Thursday, July 9, 2020

The Spaciousness of Books (in the time of Covid)

Twenty-first century clutter traps me
fills my time and in a daze my days disappear
What with Facebook and Messenger and FaceTime, Twitter Email YouTube Wikipedia Blogs Podcasts Texting Internet Research and now due to Covid Zoom Gatherings and Facebook Events 
Twentieth century paper clutter is still around still abounds 
mail delivered daily: donation pleas, advertising come-ons
-- tossed out
magazines mailed monthly: AARP, Consumer Reports and more
-- kept in baskets
handouts printouts notes from classes, events, workshops, all on Zoom!
-- kept in files and piles (like my emails, maybe to read or to need later)


Yet in my house there are books
  on shelves
    on tables
      on night-stands

many old 
a few new

some purchased
-- before my library re-opened

now thankfully some from my library

some from friends
 -- cautiously carefully borrowed


Books with their solid feel
and their sometimes temporary status
I read them now
(unlike my Kindle long gone, its electronic books unread)

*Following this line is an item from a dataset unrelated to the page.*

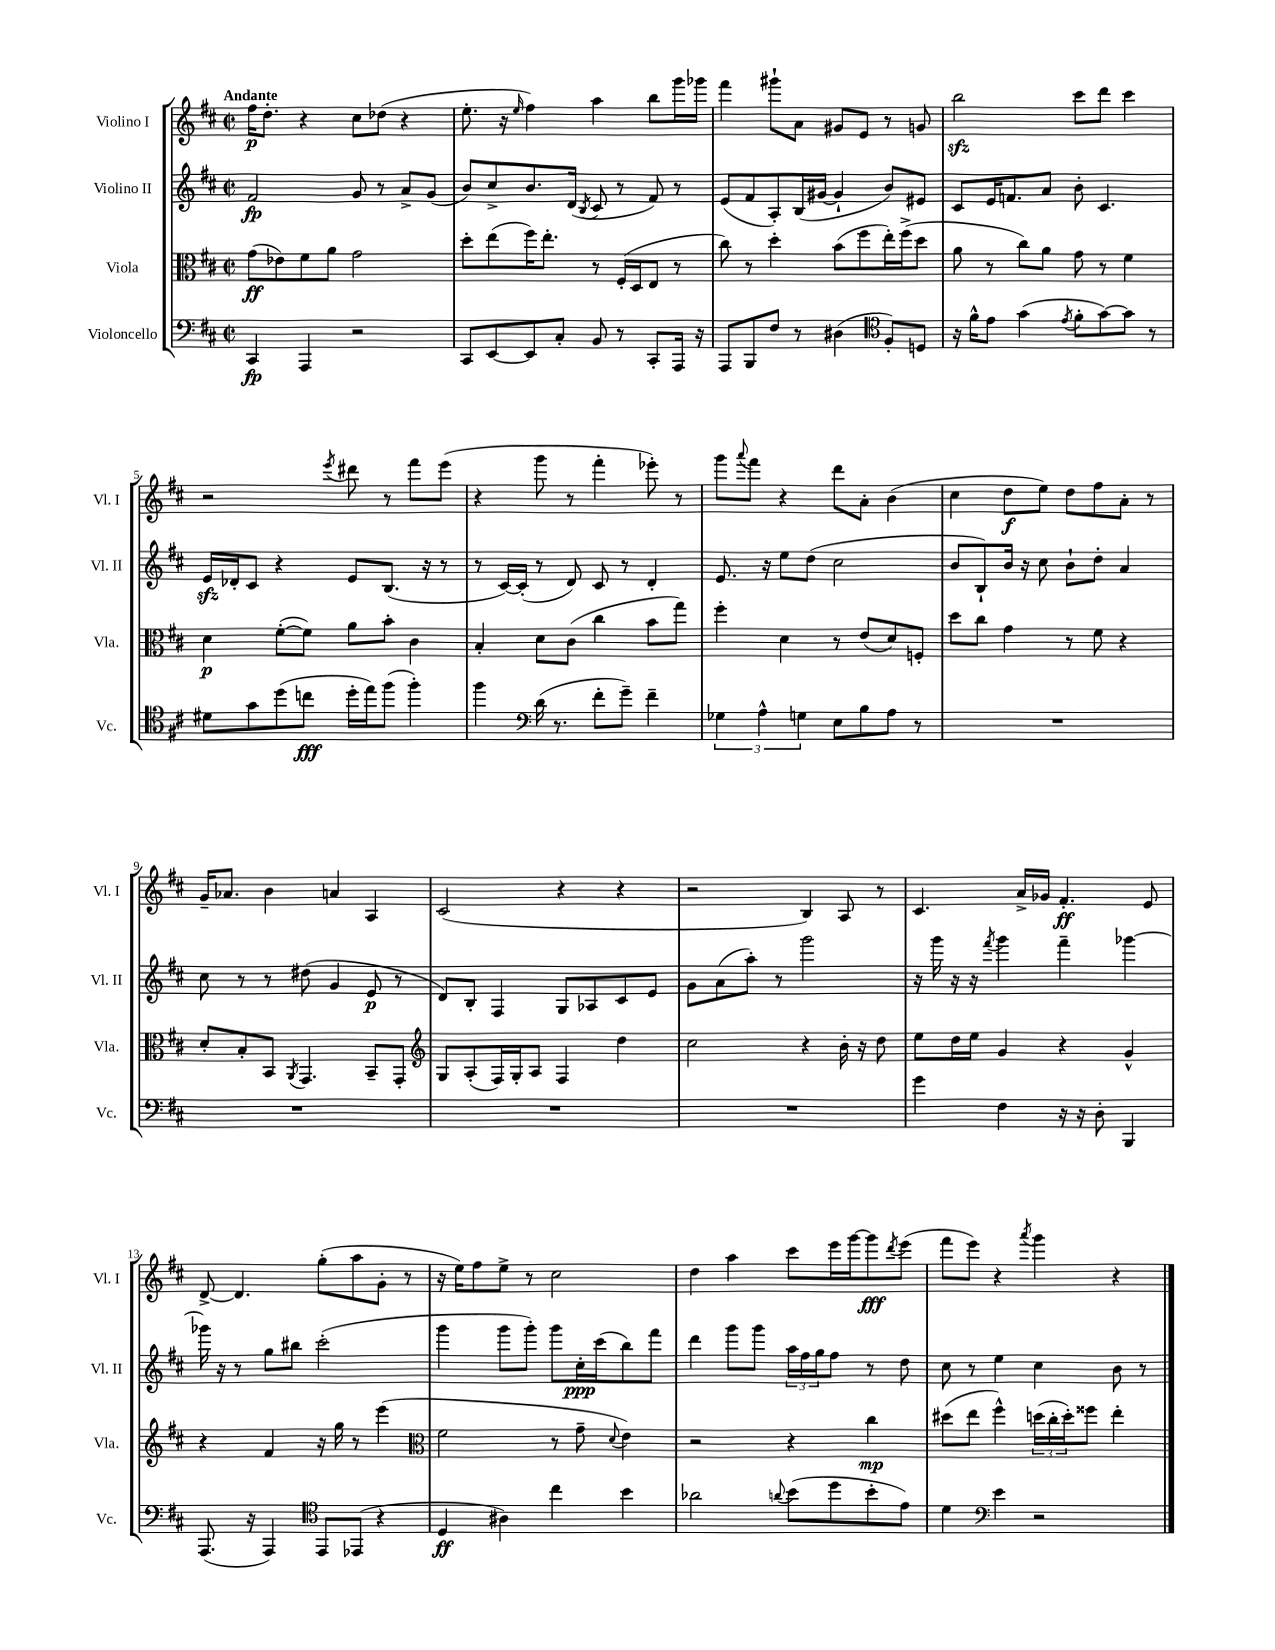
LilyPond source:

Books in the twenty-first century are
unique      a treat      rare

and when I curl up in a chair
  and hold a book
    and feel the paper
      and turn its pages

when I read and reread and mark parts I love
  with sticky notes or paperclips or highlighting
      or when I underline

my life is spacious and slow

in the old-fashioned twentieth century way



This poem published November 2018 at https://www.poetsandpatrons.net/
Revised Summer 2020 to reflect changes brought on by the Covid Sequester


2 comments:

  1. Replies
    1. Thanks Ellie. Books mean even more during the sequestor, and reading this summer in the hot humid days (with a fan blowing) reminds me summer days when I was a child, enjoying lots of time to read many books.